I have the Orvis sling pack that I really like when I have a bunch of clothes on in the spring/fall or steelheading. I still havent found anything I like better in the summer than my Fishpond vest. I have the Flint Hills version which has the smallest carry capacity of the bunch, specifically so I don't follow my natural packrat tendency and overload it.

I do like over the shoulder satchels and am thinking about trying the Fishpond Westwater one. Like that it's pretty waterproof. Just waiting to find one used or on sale


----------



## toobnoob (Jun 1, 2010)

My setup is a camel backpack and a lanyard for the hot summer months. The pack has a pocket I can reach without taking it off and I usually only have one or two fly boxes with me.
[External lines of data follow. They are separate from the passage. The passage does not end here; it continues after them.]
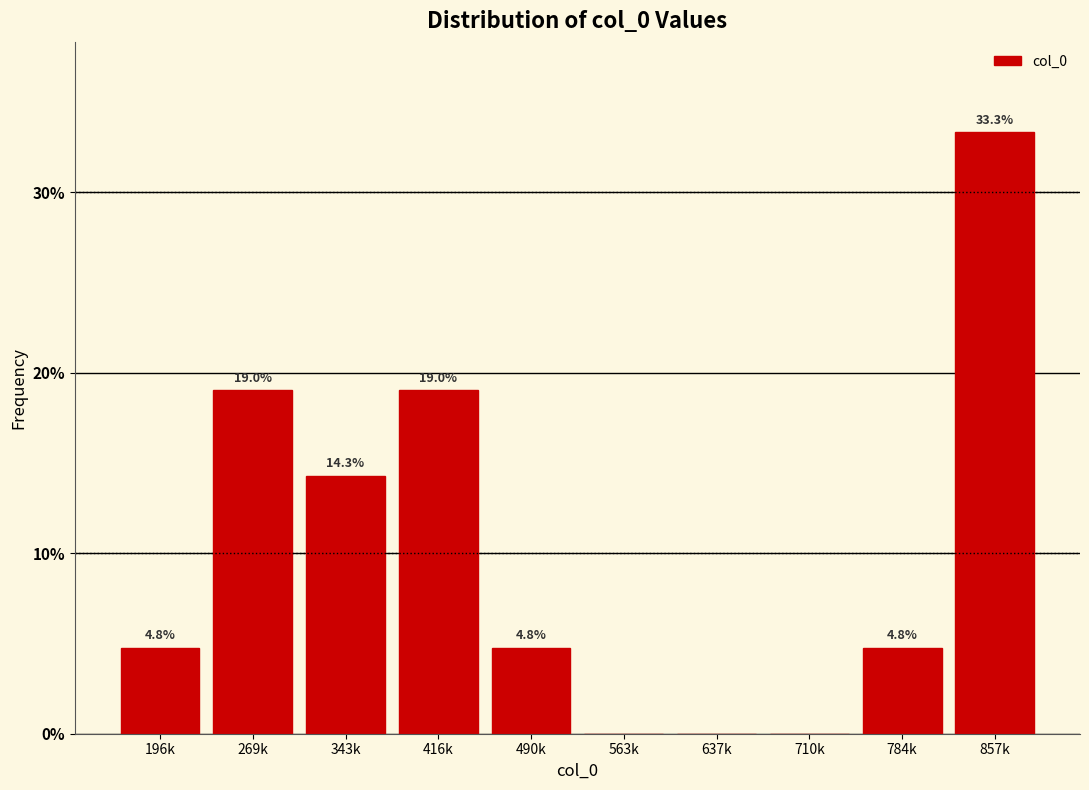

Reading right to left, transcribe all the data shown in this chart.

857k=33.3	784k=4.8	710k=0.0	637k=0.0	563k=0.0	490k=4.8	416k=19.0	343k=14.3	269k=19.0	196k=4.8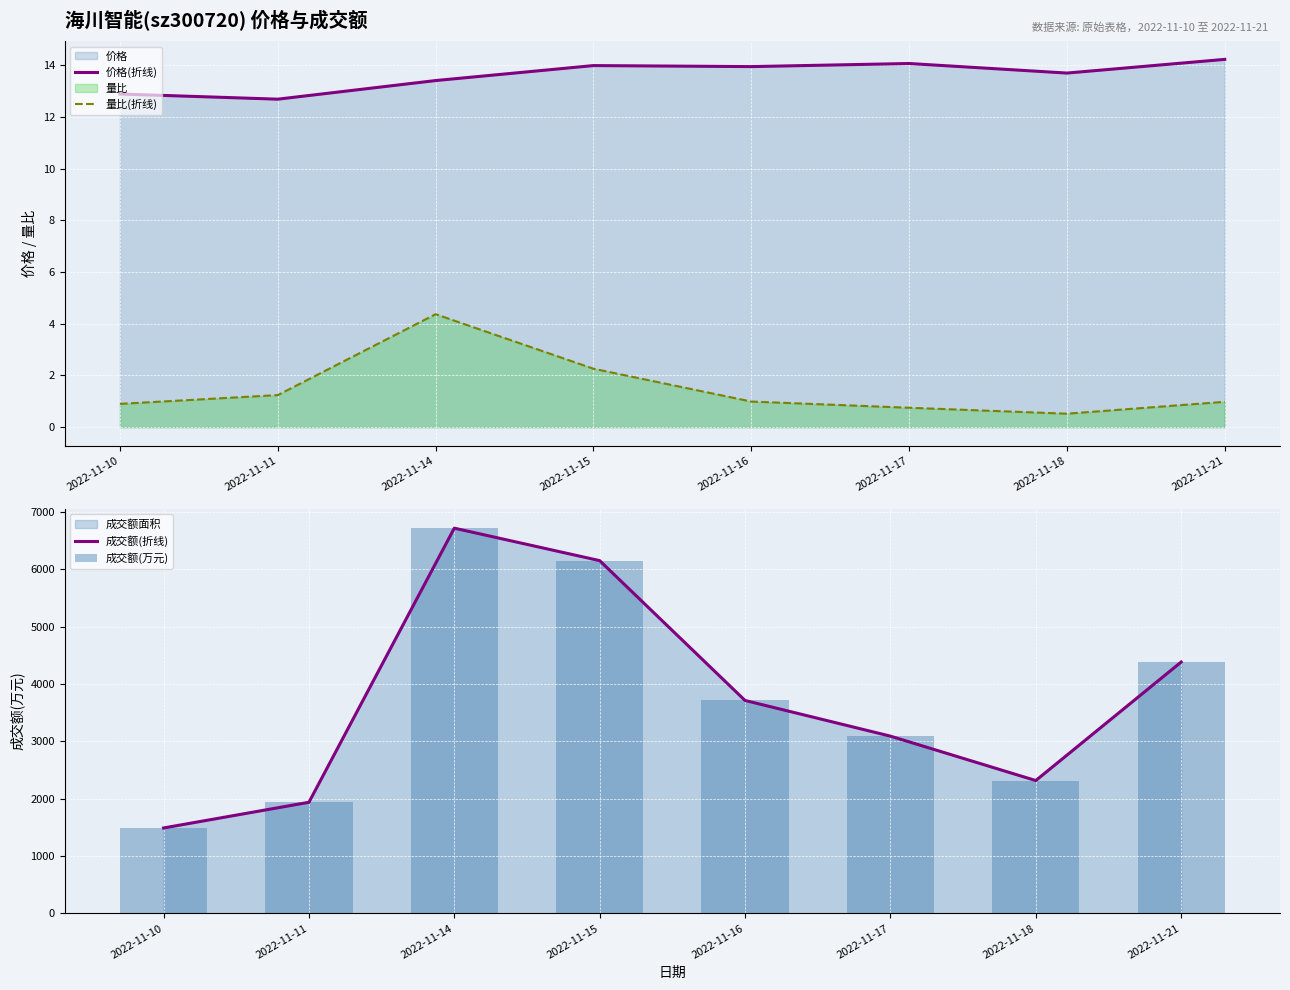

What is the sum of the 价格(折线) values at 2022-11-15 and 2022-11-10?

26.9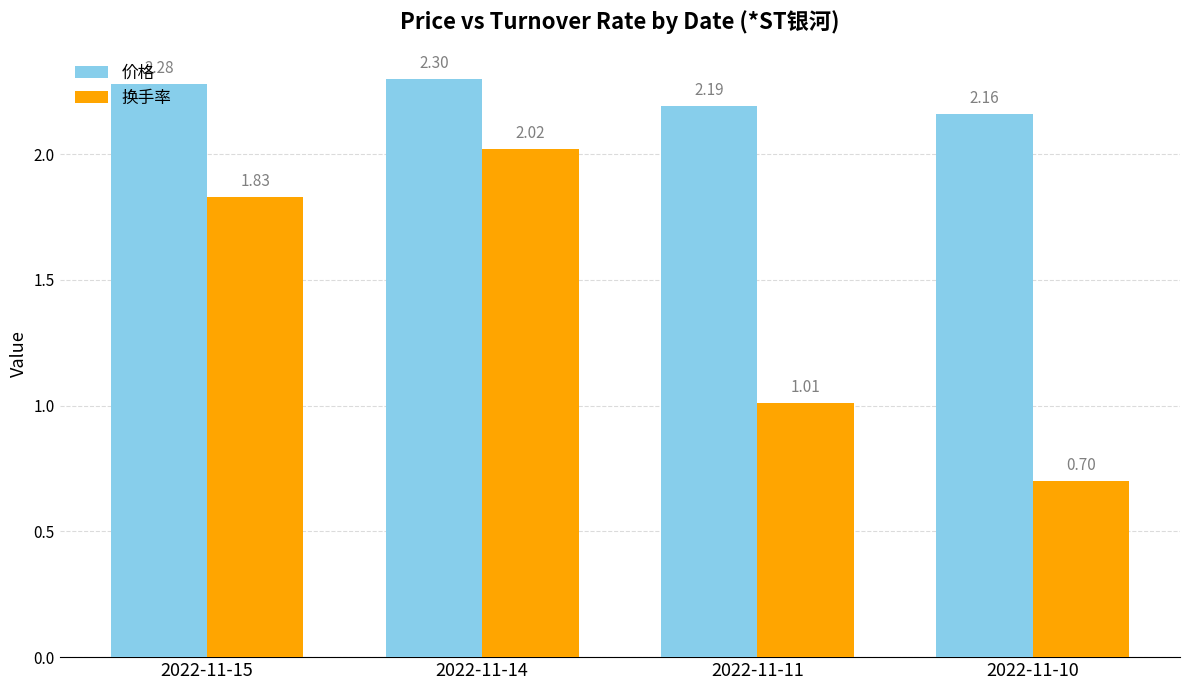

How many bars are there in each group?

2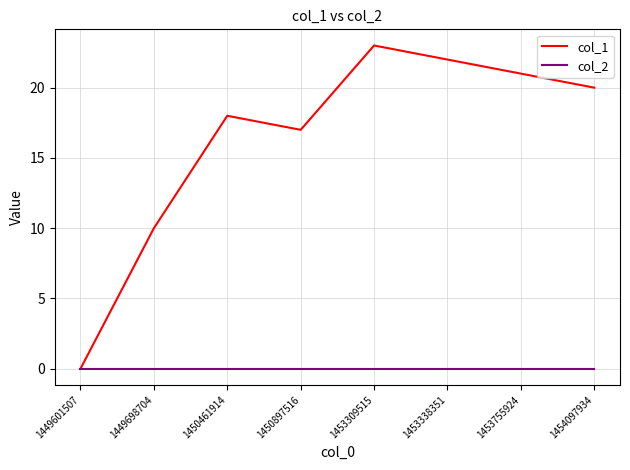

At which label does col_1 first exceed 20?

1453309515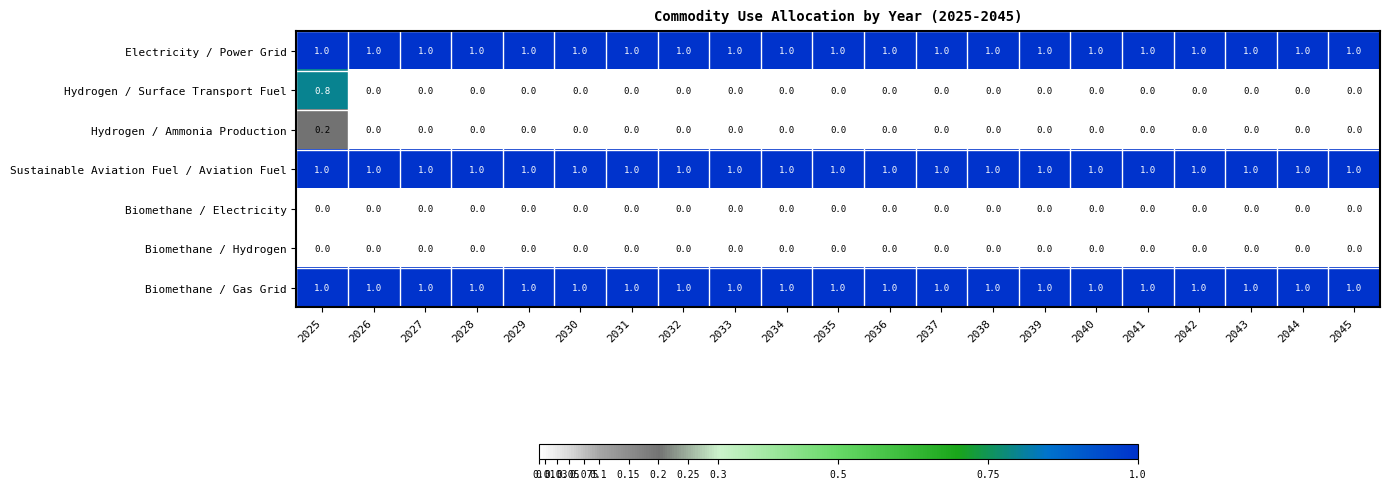

Which series has the widest spread of values?

Hydrogen / Surface Transport Fuel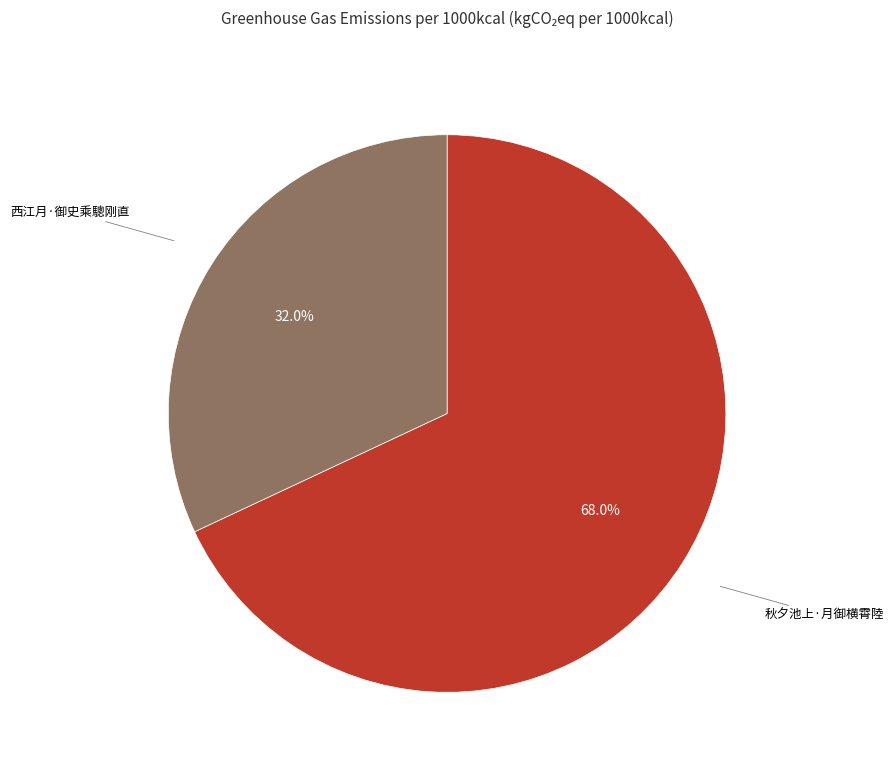

Is there a majority slice in this chart?

Yes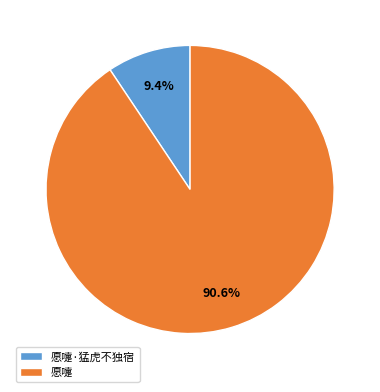

Is there a majority slice in this chart?

Yes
When it's colder I also have my wader pocket and my wading jacket has two large pockets as well. That's enough room for 4 boxes, all my tools, tippit spools, 2 spools of mono for rebuilding leaders, splitshot, a spare reel spool and 3 liters of water.


----------



## capt j-rod (Feb 14, 2008)

i use a filson foul weather strap vest. Look it up for pics. It is a hybrid of chest packs with a backpack on it. Its built like a brick $&?!house and rides nice and high to keep it dry. The ONLY issue I ever had was in the summer it is hot on the back. I mean 80+ degrees, so only summer. Great storage and super comfy. If you are a traditional vest guy, i think they have one on sale at filson.com
Almost forgot made in USA
tight lines... j-rod


----------



## burt (Aug 22, 2010)

I just switched to a chest pack and really like it the only thing is when I am walking on some really heavy rip rap or down a incline I find myself pushing it to the side. Other than that I really like it so far.


----------



## kingofamberley (Jul 11, 2012)

I really like the idea of a sling pack. There is a Patagonia sling pack that has the flip down tray like a chest pack. A little pricy, but seems like the best of both worlds.
http://www.patagonia.com/us/product/stealth-atom-sling?p=48325-0-961&pcc=1128


----------



## imalt (Apr 17, 2008)

Those fish pond vests are pretty sweet. But they have a hefty price tag to go with them. I also like the a couple of the chest back pack combos that the chest pack can detach from. I usually only bring alot of stuff when I do on my musky adventures so when I get worn out from casting musky flies I can switch over to the 4wt and mess with sunfish. That usually gets the musky stirred up. Twice last year I had a musky crush a sunfish less than 3ft from where I was standing.


----------



## flytyer (Jan 3, 2005)

I started out with a vest, and carried everything including the kitchen sink in it.
It was just too much stuff that I didn't need and also too heavy. I then went to a chest pack. It made me limit how much I could carry and that was a lot lighter and nicer. The one problem I had with the chest pack was You couldn't see where you were placing your feet in fast moving water, thus the need to always be shoving it to the side to see where to place your feet solidly. Now I use a shoulder pack. Over the neck and shoulder and really like it. I can carry what I need in it without it weighing a ton, and at the end of a long day you're not wore out from toting around a bunch of stuff you don't use any way.


----------



## Salmonid (Apr 14, 2004)

I was just about to post on the marketplace and saw this thread, I have a brand new, w/tags, Orvis Safe passage Chest/Waist pack, pretty sweet! I used one like it for years and then I won this one a few years back. Looking to get $75 for it. If any interest, PM me and Ill send you pics otherwise it will be on the Marketplace in a day or two. Perfect for kayakers and summer wading


Salmonid


----------